Bureaucracy Warning Sign

Voice of America Information War Lost: The Agency That Celebrates Its Failure

By The Federalist

With its mission effectiveness totally obliterated and legislation pending in the Senate to set a new course for US Government international broadcasting, the response from the Voice of America (VOA) to its dire predicament is:

Ice Cream Social at VOA

An Ice Cream Social.

Again.

The organizational behavior of this agency is becoming increasingly bizarre – up to and including a presentation by David Ensor, the VOA director, to the American Foreign Service Association.

Among observers of this agency, there have been wide ranging discussions of its activities while under the scrutiny of the Congress. None of them have been complimentary.

We hear terms like “arrogance,” “denial,” “defiance,” among others. Some fear that sensitive information carelessly, unnecessarily and publicly revealed at the American Foreign Service Association meeting might endanger the lives of Voice of America correspondents and other American journalists, as well as endanger the lives of U.S. Marines and U.S. diplomats at embassies in some of the most dangerous countries in the world.

There may be resignation on the part of Voice of America executives that their world is going to change and there is nothing left to do but carry on with country club-like partying while VOA’s fate is being decided elsewhere. But as they party, VOA correspondents and VOA audiences can’t count on them to arrange for video-taping an interview with Secretary of State John Kerry or for posting his important foreign policy comments on Facebook and including them promptly and adequately in on-demand VOA radio newscasts.

Keep in mind also that the party-goers are doing it almost certainly while in duty status at their workplace, ripping off the American taxpayers yet again in another superlative example of what has to be the most dysfunctional and defunct agency with the lowest employee morale among those of similar size in the Federal Government.

It is yet another perfect example of the feckless nature of not only VOA officials but also of the disengaged, out-of-sight, out-of-mind Broadcasting Board of Governors (BBG). One would think that a group of political appointees would at the very least be wary of any agency activity that would sully their resumes. In this instance, this doesn’t seem to be the case. Perhaps they have given up on instituting a more professional demeanor to the agency. As such, the Congress is right to reduce the board to advisory capacity and finding someone to run a tight ship rather than the carnival party boat that VOA has become.

We really have no use for this agency. It’s time to find another way to accomplish the agency’s objectives in the Federal Government.

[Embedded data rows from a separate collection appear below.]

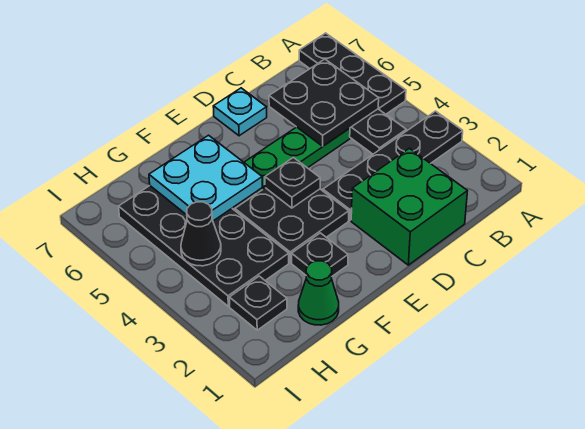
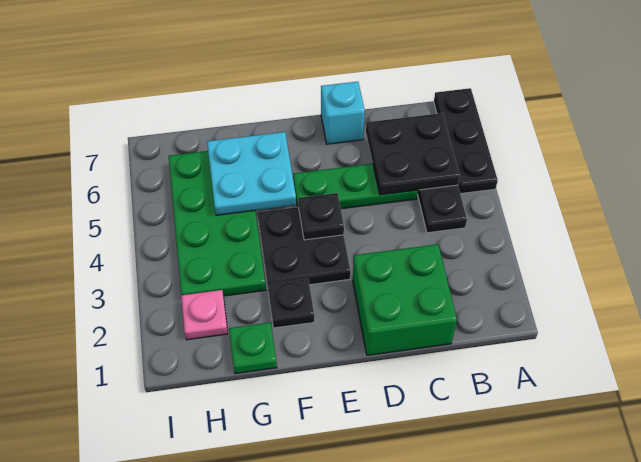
black 1x4 plate [323,111,463,220] -> none
cyan 1x1 plate [213,88,267,136] -> cyan 1x1 brick [321,82,365,144]
green 1x1 cone [298,261,339,325] -> green 1x1 plate [229,323,277,374]
black 2x4 plate [119,186,289,306] -> green 2x4 plate [169,151,266,296]
black 1x1 plate [229,276,287,330] -> pink 1x1 plate [181,290,228,340]
black 1x1 cone [181,202,221,266] -> none

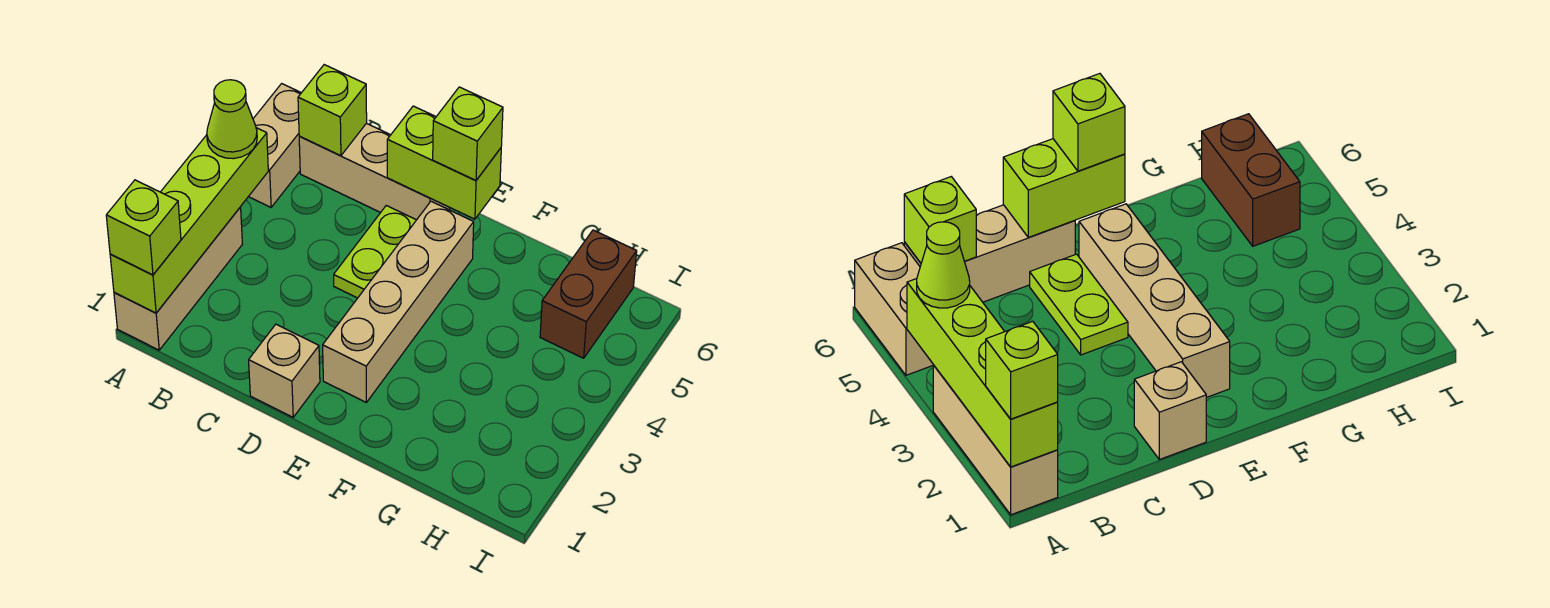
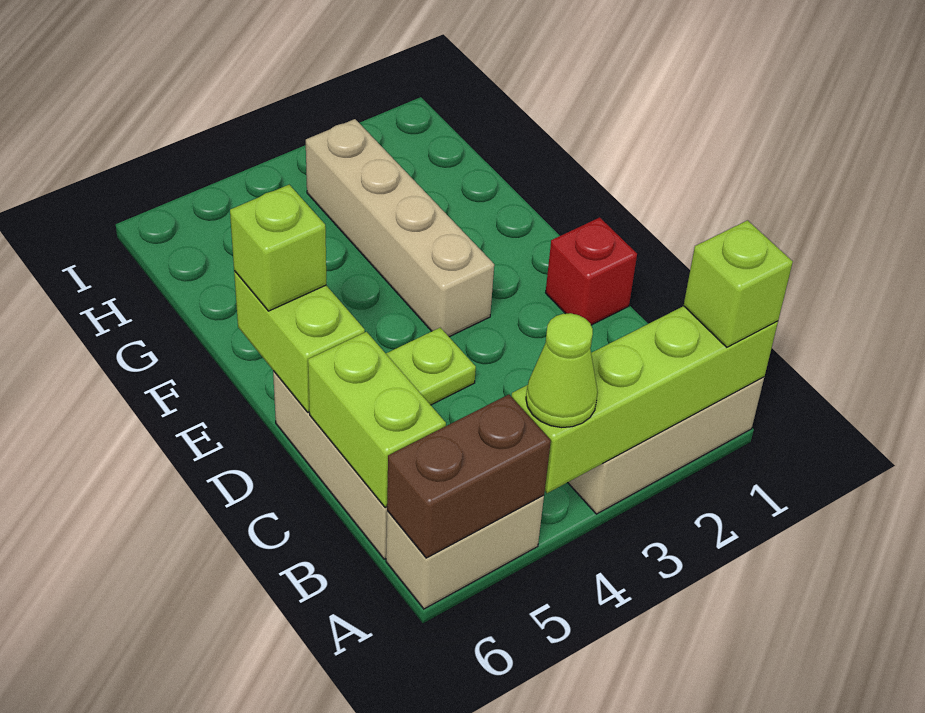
lime 1x1 brick [298,65,367,156] -> lime 1x2 brick [308,332,446,508]
tan 1x1 brick [249,324,320,417] -> red 1x1 brick [546,217,637,325]
tan 1x4 brick [323,201,474,402] -> tan 1x4 brick turned to [305,119,494,337]
brown 1x2 brick [540,230,637,358] -> brown 1x2 brick moved to [387,395,551,558]

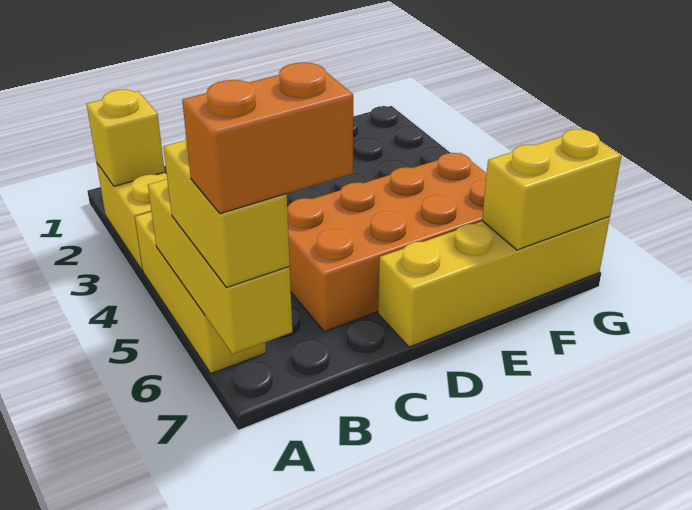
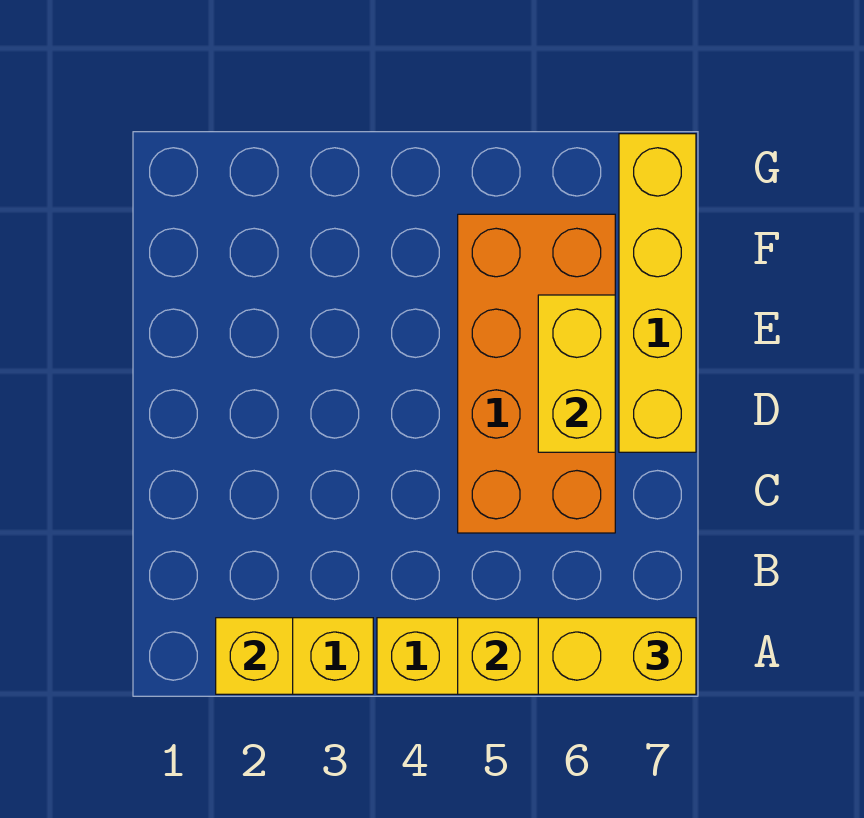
orange 1x2 brick [182,62,353,214] -> none
yellow 1x2 brick [482,129,621,250] -> yellow 1x2 brick moved to [538,295,615,452]

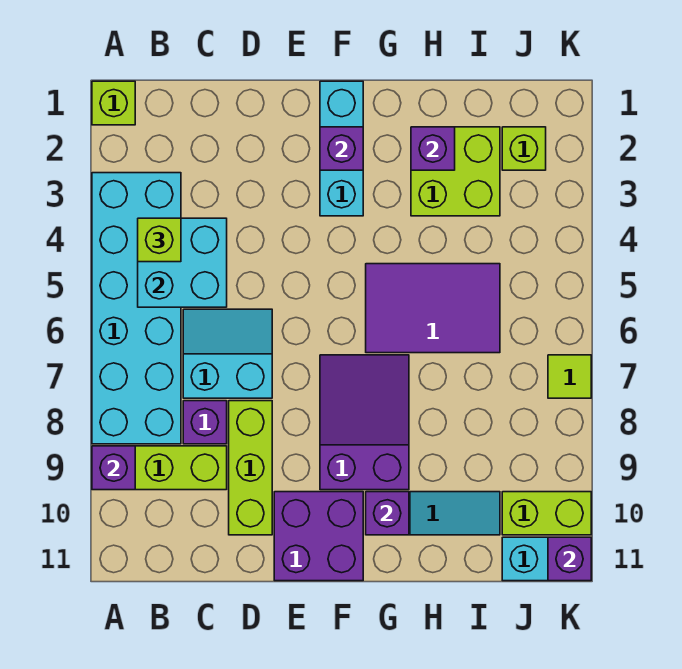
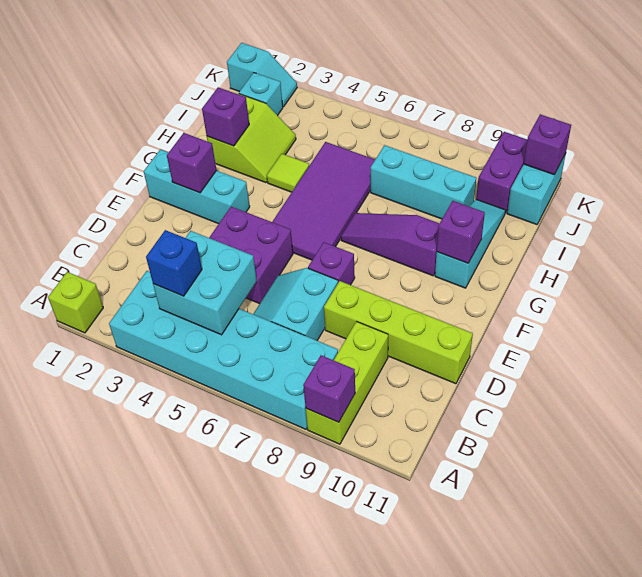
lime 1x1 brick [138,218,181,262] -> blue 1x1 brick [146,230,202,296]
purple 1x1 brick [183,401,227,444] -> purple 1x1 brick moved to [308,242,355,285]
lime 1x3 brick [229,401,272,535] -> lime 1x4 brick [324,281,473,384]
purple 2x2 brick [274,492,363,581] -> purple 2x2 brick moved to [209,207,293,304]
purple 2x3 slope [320,355,409,490] -> purple 1x3 slope [341,213,439,276]
purple 2x3 tile [366,264,500,353] -> purple 2x4 tile [272,142,375,260]
lime 2x2 brick [411,127,500,216] -> lime 2x2 slope [207,94,296,183]
none -> cyan 1x3 brick [371,145,476,219]
lime 1x1 brick [502,127,546,170] -> cyan 1x1 brick [239,73,283,115]
lime 1x2 brick [502,492,591,535] -> purple 1x2 brick [476,132,527,213]
none -> cyan 1x2 slope [227,43,297,107]
lime 1x1 tile [548,355,591,398] -> lime 1x1 tile moved to [267,154,309,192]

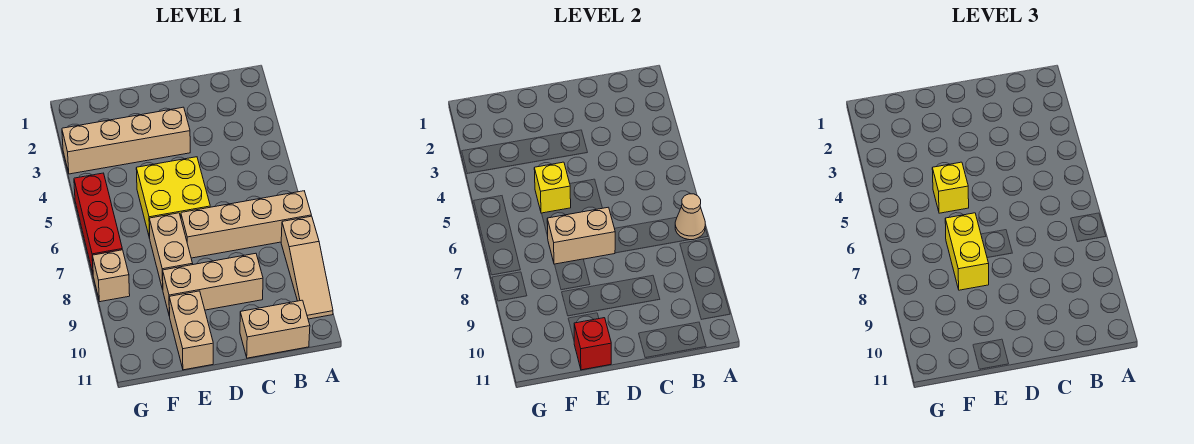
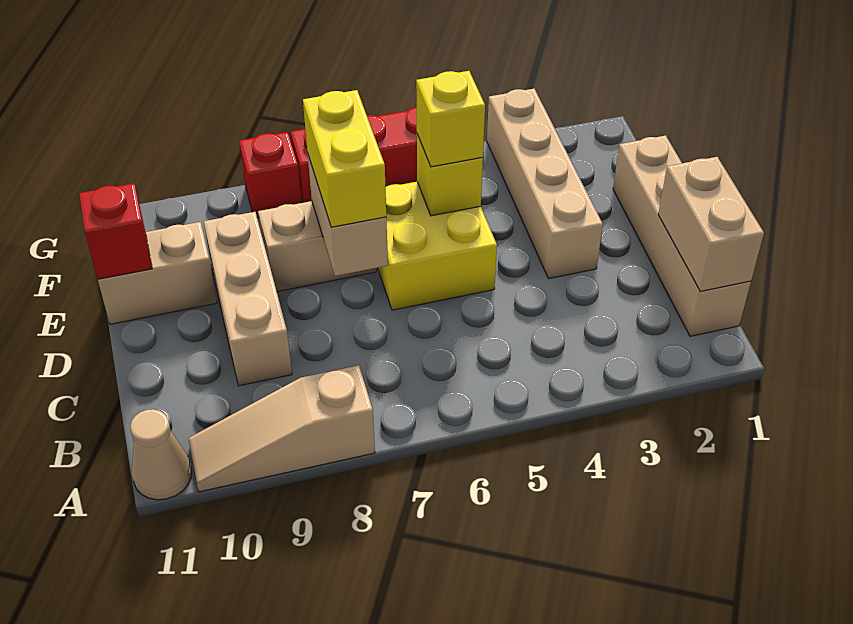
tan 1x4 brick [181,191,311,258] -> tan 1x4 brick moved to [613,135,751,336]
tan 1x1 cone [675,194,705,240] -> tan 1x1 cone moved to [130,409,191,500]
tan 1x2 brick [240,300,310,358] -> tan 1x2 brick moved to [658,157,764,291]
yellow 1x2 brick [945,213,989,290] -> yellow 1x2 brick turned to [303,90,386,227]
tan 1x1 brick [93,250,130,302] -> red 1x1 brick [239,132,302,218]

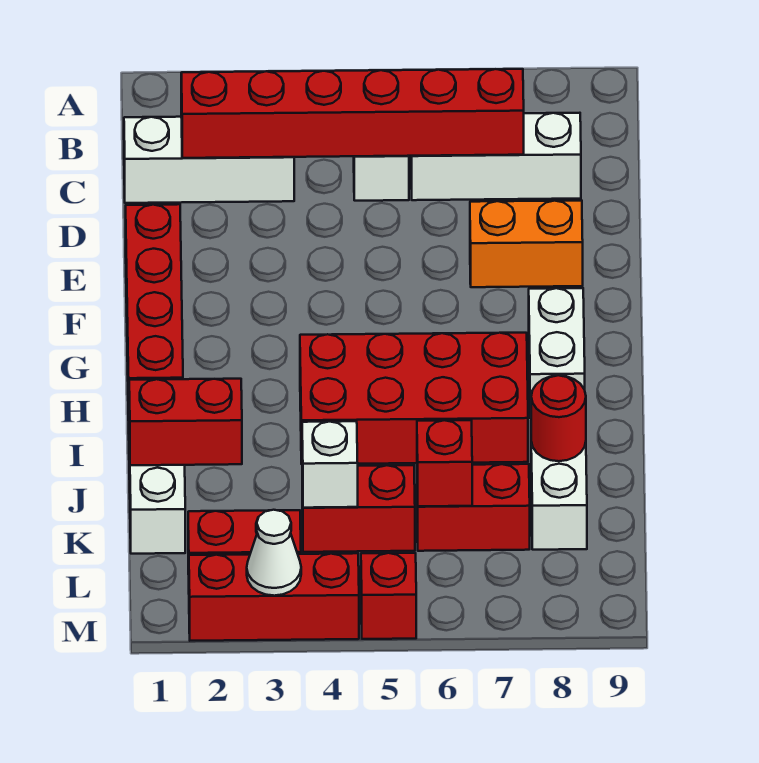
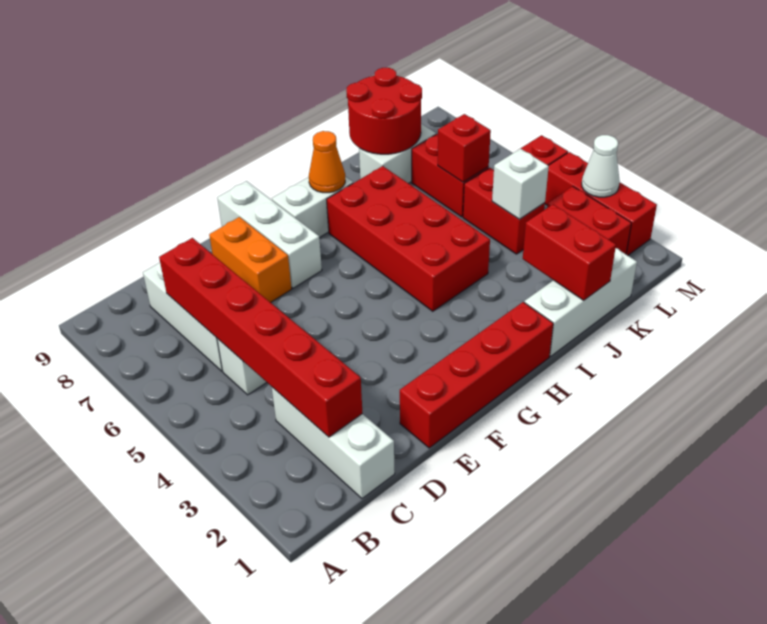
none -> white 1x3 brick [217,181,322,288]
none -> orange 1x1 cone [309,131,345,193]
red 1x1 round brick [531,375,586,461] -> red 2x2 round brick [346,68,422,154]

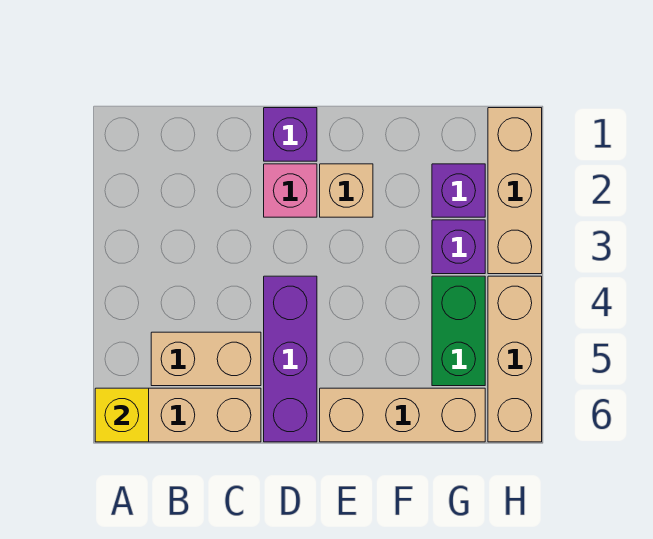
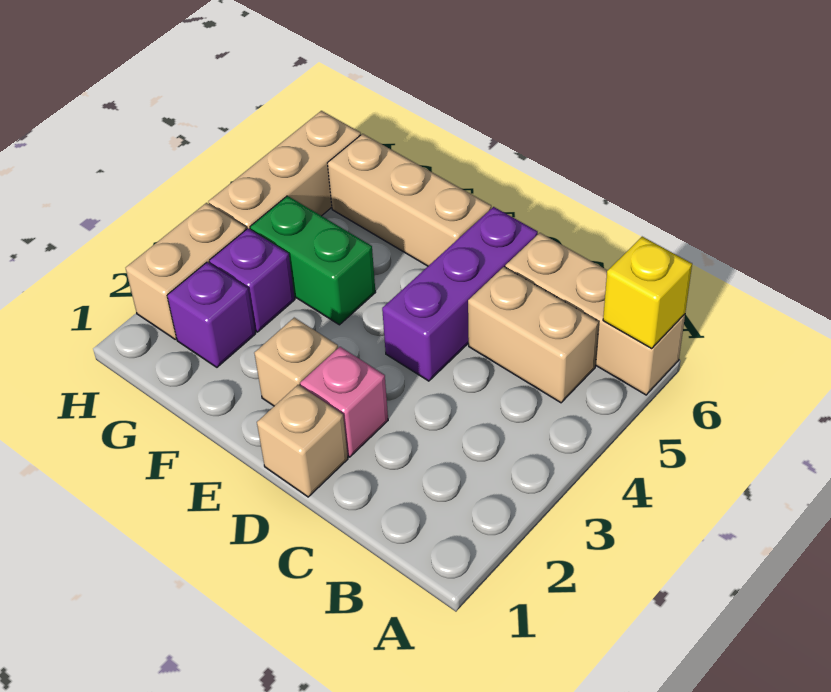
purple 1x1 brick [264,108,317,161] -> tan 1x1 brick [257,385,348,497]
green 1x2 brick [432,276,485,386] -> green 1x2 brick turned to [250,196,376,325]
tan 1x3 brick [488,108,542,274] -> tan 1x2 brick [126,203,246,339]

If anything at all, this latest exhibitionist display of arrogance and contempt demonstrates that the agency is thoroughly incapable of fixing itself. Its so-called managers are inept and incompetent. The agency is one perpetual recycling facility for aberrant and errant executives and senior managers who go from one job to another causing mayhem.

These individuals lack a whole lot of professional depth. They are given to repeating the same mantras over and over again with the result that the agency becomes even more useless in the process.

Their response to the agency’s record of failure: ice cream social!

That speaks volumes.

Does this aberrational display improve the agency’s performance or rehabilitate the agency’s record as one of the worst places to work in the Federal Government?

Answer: Not even remotely.

There is really nothing worth celebrating inside the Cohen Building, other than scamming the American taxpayer for another day, another week or another year.

And that is something that needs to be put to an end, sooner rather later. If the executives inside the Cohen Building don’t take their work and the mission of the agency seriously, it facilitates moving reform of US Government international broadcasting to another level: closing this agency.

Obviously, there are people inside the Cohen Building who think that scenario can’t happen.

There are people outside the Cohen Building with a different view, given the agency’s atrocious track record.